Could you write out every record below exactly, leaving the pictures out?

-- Extracted entries follows --

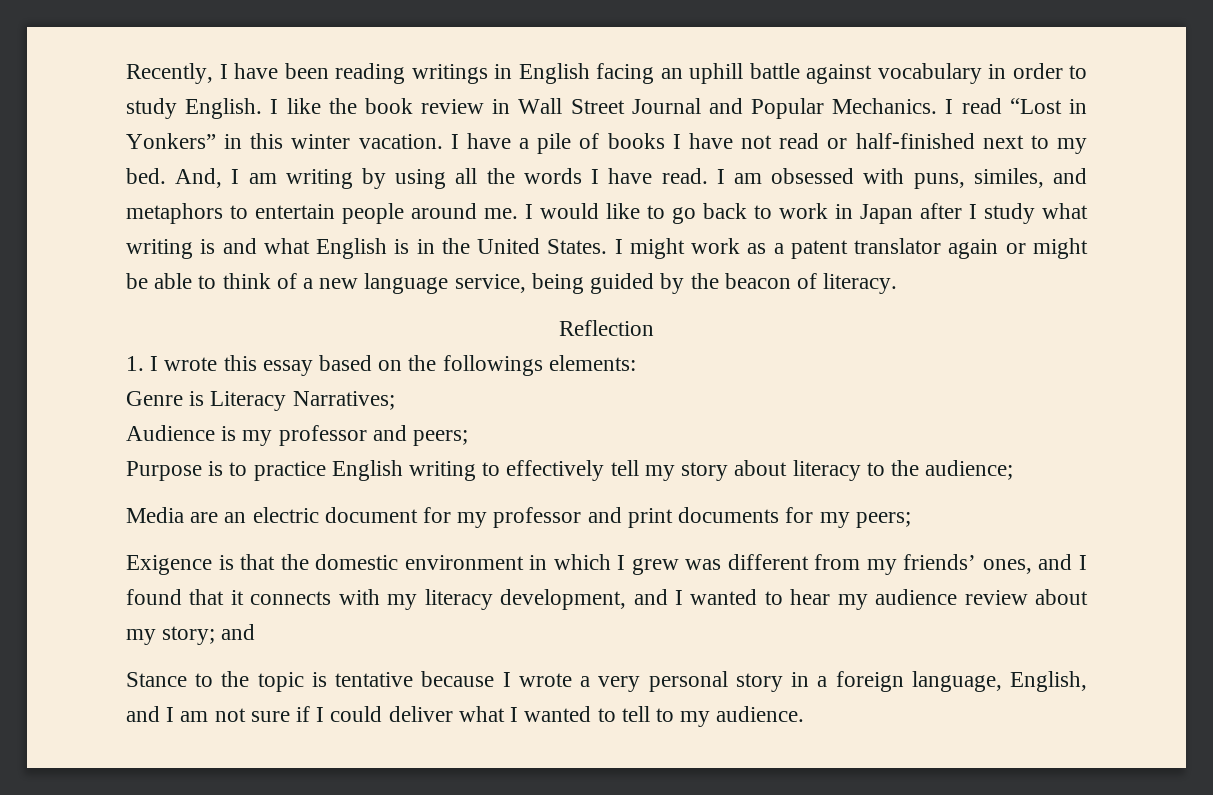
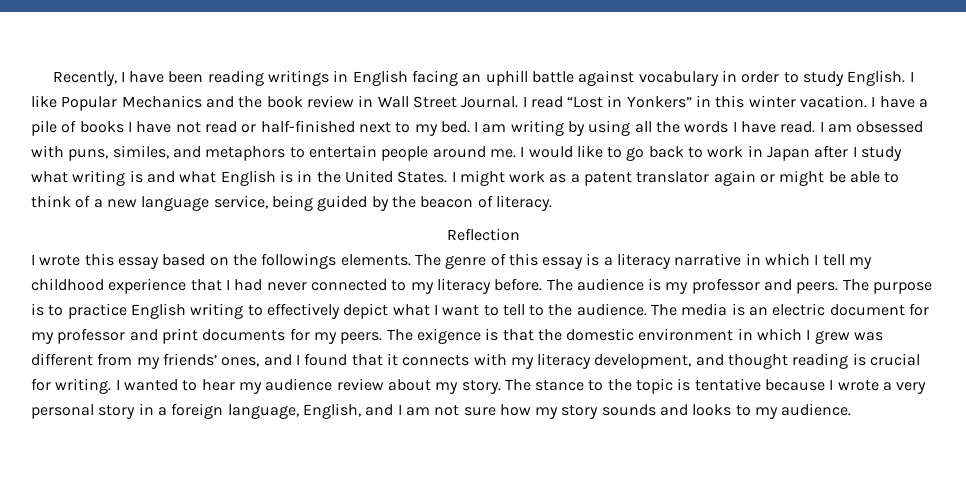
(321, 106) none -> [61,95,234,111] Popular Mechanics and
[631,98,938,119] Journal and Popular Mechanics. -> [461,96,519,108] Journal.
[175,168,223,188] And, -> (470, 127) none
[126,356,144,371] 1. -> (520, 234) none
[548,355,636,371] [126,391,395,411] [126,425,215,441] elements: // Genre is Literacy Narratives; // Audience -> [340,253,873,269] [31,278,644,294] elements. The genre of this essay is a literacy narrative in which I tell my childhood experience that I had never connected to my literacy before. The audience
[413,430,469,446] [126,461,202,481] peers; // Purpose -> [796,279,933,294] peers. The purpose
[610,460,1014,481] [126,507,219,523] tell my story about literacy to the audience; // Media are -> [343,303,745,319] depict what I want to tell to the audience. The media is
[855,512,911,528] [126,555,212,575] peers; // Exigence -> [340,328,481,344] peers. The exigence
(668, 597) none -> [728,353,921,369] [31,378,112,394] thought reading is crucial for writing.
[162,624,256,645] [126,672,187,687] story; and // Stance -> [461,379,585,394] story. The stance
[296,706,650,722] if I could deliver what I wanted to tell -> [499,404,732,419] how my story sounds and looks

-- Extracted entries concluded --

- [Task response]:
(321, 106) none -> [61,95,234,111] Popular Mechanics and
[631,98,938,119] Journal and Popular Mechanics. -> [461,96,519,108] Journal.
[175,168,223,188] And, -> (470, 127) none
[126,356,144,371] 1. -> (520, 234) none
[548,355,636,371] [126,391,395,411] [126,425,215,441] elements: // Genre is Literacy Narratives; // Audience -> [340,253,873,269] [31,278,644,294] elements. The genre of this essay is a literacy narrative in which I tell my childhood experience that I had never connected to my literacy before. The audience
[413,430,469,446] [126,461,202,481] peers; // Purpose -> [796,279,933,294] peers. The purpose
[610,460,1014,481] [126,507,219,523] tell my story about literacy to the audience; // Media are -> [343,303,745,319] depict what I want to tell to the audience. The media is
[855,512,911,528] [126,555,212,575] peers; // Exigence -> [340,328,481,344] peers. The exigence
(668, 597) none -> [728,353,921,369] [31,378,112,394] thought reading is crucial for writing.
[162,624,256,645] [126,672,187,687] story; and // Stance -> [461,379,585,394] story. The stance
[296,706,650,722] if I could deliver what I wanted to tell -> [499,404,732,419] how my story sounds and looks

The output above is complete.